- Born: Diana K. Sugg
- Education: Villanova University Ohio State University
- Occupations: Journalist; editor;
- Spouse: Albert Wu ​(m. 2004)​
- Children: 2
- Awards: Pulitzer Prize for Beat Reporting (2003)

= Diana Sugg =

American journalist and editor

Diana K. Sugg is a journalist and editor at The Baltimore Sun. Her work covering healthcare and medicine earned her the Pulitzer Prize for Beat Reporting in 2003.

== Biography ==
Sugg was raised in a large family in Rockville, Maryland where she is the third of six children. She graduated Phi Beta Kappa in 1987 from Villanova University, where she was an editor of the student newspaper The Villanovan. She earned a master's degree in investigative journalism from Ohio State University on a Kiplinger Fellowship in 1992.

Before joining The Baltimore Sun, Sugg was a reporter with the Associated Press in Philadelphia, the Spartanburg Herald-Journal in South Carolina, and the Sacramento Bee. In 1990, while covering crime in Sacramento, Sugg collapsed and has since battled strokes and seizures.
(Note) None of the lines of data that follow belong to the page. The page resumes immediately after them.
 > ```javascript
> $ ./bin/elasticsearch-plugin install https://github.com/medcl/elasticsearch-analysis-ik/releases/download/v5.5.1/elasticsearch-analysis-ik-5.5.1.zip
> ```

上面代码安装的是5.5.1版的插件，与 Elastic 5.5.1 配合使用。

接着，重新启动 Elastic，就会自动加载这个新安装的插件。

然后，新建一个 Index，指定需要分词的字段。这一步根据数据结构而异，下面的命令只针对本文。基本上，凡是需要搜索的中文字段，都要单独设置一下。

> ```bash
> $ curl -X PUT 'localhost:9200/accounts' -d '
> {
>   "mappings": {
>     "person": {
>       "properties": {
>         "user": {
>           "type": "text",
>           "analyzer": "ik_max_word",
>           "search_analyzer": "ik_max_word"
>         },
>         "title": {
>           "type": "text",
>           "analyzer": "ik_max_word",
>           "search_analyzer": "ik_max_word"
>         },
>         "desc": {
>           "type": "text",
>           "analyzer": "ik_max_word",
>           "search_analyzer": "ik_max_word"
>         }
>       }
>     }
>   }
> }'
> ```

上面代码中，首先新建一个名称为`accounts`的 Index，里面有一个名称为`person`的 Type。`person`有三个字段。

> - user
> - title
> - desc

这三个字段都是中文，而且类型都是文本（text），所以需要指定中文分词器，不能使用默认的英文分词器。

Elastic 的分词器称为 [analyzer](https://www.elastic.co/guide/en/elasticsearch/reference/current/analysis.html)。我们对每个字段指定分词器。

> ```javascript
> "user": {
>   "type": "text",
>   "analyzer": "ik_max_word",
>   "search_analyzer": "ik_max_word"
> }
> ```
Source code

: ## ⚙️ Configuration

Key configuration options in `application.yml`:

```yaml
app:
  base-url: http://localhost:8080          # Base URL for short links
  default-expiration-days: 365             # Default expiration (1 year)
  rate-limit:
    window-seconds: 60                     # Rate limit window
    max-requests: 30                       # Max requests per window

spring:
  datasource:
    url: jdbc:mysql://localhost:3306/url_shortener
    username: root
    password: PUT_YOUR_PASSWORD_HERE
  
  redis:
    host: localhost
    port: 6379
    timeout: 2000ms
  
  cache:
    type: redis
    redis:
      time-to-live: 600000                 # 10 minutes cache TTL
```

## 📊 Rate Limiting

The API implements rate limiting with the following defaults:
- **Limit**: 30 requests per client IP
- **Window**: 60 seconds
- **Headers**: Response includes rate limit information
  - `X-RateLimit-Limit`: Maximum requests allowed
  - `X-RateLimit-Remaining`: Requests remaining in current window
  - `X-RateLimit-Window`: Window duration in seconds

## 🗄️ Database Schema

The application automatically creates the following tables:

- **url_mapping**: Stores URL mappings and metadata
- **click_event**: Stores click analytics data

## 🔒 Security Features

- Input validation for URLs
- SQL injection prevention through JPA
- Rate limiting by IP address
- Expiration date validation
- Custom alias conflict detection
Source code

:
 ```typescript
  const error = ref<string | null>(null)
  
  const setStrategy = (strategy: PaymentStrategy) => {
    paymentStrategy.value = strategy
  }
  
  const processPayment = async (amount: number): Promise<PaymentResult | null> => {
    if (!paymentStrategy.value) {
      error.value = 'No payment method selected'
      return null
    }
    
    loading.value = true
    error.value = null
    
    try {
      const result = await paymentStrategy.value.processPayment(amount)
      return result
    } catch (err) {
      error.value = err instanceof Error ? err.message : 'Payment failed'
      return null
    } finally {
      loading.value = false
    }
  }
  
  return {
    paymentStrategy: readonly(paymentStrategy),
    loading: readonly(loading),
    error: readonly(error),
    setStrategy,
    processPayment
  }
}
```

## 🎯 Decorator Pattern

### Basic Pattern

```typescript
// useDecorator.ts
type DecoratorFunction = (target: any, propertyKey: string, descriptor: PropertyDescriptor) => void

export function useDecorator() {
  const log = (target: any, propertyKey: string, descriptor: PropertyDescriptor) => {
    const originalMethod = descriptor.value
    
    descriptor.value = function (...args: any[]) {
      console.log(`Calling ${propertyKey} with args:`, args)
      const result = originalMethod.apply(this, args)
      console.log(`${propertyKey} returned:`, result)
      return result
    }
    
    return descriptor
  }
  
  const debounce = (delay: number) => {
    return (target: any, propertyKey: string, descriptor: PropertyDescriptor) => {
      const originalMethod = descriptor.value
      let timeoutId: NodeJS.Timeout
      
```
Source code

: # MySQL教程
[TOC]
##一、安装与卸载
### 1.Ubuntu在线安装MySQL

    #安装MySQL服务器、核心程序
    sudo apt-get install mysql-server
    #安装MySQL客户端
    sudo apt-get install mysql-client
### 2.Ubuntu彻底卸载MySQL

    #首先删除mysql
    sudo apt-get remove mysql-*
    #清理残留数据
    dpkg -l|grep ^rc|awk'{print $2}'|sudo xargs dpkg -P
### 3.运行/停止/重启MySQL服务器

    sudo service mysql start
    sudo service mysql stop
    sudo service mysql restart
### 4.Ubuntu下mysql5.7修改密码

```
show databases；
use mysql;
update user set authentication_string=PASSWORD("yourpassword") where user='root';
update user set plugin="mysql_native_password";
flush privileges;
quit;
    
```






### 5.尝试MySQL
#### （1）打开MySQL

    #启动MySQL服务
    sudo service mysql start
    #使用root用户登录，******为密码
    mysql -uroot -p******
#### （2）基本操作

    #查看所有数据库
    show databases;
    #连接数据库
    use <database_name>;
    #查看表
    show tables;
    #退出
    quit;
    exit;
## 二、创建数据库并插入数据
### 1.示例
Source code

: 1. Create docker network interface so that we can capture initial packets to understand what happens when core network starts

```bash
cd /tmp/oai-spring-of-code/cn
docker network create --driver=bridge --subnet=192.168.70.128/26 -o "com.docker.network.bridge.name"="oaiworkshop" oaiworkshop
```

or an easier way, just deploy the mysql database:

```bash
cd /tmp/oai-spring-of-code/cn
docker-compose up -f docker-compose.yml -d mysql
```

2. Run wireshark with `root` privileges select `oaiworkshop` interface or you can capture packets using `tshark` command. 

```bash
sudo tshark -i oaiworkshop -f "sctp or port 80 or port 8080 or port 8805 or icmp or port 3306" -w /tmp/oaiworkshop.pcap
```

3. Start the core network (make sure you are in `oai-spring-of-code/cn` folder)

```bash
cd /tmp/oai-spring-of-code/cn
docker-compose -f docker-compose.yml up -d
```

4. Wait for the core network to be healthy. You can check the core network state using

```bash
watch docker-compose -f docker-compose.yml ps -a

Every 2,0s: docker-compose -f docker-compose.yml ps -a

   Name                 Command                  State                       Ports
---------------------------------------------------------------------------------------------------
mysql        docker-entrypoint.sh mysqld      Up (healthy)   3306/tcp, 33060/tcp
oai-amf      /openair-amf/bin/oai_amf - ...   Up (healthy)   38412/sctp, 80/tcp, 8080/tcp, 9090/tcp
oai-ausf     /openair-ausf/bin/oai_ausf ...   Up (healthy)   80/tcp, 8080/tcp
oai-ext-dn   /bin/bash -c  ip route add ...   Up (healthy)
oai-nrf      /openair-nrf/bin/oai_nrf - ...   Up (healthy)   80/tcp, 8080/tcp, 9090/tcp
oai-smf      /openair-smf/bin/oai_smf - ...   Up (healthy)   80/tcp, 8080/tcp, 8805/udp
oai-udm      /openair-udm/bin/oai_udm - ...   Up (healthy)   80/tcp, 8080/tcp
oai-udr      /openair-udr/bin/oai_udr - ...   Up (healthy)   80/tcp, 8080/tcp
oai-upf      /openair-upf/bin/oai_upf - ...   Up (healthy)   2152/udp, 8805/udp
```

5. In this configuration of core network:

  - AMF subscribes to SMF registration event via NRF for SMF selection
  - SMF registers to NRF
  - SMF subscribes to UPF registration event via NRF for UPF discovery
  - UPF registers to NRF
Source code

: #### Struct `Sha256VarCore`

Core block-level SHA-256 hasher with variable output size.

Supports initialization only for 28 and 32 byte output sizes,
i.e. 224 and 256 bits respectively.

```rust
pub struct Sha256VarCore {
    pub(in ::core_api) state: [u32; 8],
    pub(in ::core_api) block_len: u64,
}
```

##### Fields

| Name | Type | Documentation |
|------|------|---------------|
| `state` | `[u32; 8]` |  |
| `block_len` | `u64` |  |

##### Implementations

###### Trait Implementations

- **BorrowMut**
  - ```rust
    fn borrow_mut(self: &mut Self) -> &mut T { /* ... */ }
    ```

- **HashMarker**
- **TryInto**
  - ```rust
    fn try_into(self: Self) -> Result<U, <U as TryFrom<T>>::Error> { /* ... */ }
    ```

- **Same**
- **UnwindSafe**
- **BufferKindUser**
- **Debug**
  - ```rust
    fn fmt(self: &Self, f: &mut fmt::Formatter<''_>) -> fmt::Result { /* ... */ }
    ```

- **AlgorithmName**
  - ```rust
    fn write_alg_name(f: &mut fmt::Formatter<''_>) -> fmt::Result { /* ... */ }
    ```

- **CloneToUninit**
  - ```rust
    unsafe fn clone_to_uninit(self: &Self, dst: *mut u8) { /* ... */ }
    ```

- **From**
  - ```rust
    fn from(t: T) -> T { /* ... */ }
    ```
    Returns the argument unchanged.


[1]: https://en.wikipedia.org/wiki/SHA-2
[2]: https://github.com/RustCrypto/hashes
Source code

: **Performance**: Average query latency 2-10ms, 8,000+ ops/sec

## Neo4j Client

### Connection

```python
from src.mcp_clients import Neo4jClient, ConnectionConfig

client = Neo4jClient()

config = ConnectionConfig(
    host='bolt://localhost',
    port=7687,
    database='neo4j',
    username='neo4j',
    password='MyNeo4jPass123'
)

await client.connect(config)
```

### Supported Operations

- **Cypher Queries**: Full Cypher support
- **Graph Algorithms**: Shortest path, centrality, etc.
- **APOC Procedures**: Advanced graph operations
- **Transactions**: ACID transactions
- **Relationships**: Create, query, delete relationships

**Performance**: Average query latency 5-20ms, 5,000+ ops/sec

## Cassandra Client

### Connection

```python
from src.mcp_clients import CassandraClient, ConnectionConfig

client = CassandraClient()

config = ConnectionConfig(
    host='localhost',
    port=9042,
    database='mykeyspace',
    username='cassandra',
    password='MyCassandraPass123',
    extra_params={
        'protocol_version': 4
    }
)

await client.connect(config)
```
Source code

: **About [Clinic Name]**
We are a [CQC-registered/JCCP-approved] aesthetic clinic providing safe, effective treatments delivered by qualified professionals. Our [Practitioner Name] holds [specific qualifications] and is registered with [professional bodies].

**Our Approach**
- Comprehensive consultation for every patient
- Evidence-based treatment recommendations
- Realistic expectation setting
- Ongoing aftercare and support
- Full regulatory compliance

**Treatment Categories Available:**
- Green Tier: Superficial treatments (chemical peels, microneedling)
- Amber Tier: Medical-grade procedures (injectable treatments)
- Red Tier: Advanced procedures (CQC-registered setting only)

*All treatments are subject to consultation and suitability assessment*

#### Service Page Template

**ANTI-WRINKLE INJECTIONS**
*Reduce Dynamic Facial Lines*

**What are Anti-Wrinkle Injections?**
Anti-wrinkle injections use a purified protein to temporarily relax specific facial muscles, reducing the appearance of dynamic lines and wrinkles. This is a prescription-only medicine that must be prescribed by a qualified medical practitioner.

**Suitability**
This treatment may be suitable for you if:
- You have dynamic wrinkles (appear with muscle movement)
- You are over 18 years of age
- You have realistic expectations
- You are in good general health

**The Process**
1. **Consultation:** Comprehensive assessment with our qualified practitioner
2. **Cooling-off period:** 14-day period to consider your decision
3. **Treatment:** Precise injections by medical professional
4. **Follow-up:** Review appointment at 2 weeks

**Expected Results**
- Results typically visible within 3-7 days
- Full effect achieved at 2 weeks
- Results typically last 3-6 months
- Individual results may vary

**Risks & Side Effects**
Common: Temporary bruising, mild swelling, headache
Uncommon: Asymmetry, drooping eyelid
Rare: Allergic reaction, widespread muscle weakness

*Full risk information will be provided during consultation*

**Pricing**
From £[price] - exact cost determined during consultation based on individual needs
Sugg married Albert Wu, an internist and public health researcher, on February 14, 2004. They have two sons, and currently live near Baltimore.

== Awards ==
Sugg won the 2003 Pulitzer Prize in Beat Reporting on April 8, 2003. The Pulitzer committee noted her "absorbing, often poignant stories that illuminated complex medical issues through the lives of people." Sugg's recognized beat reporting work included pieces on stillbirth, sepsis, and the controversial practice of allowing patient families to be present during patient resuscitation efforts.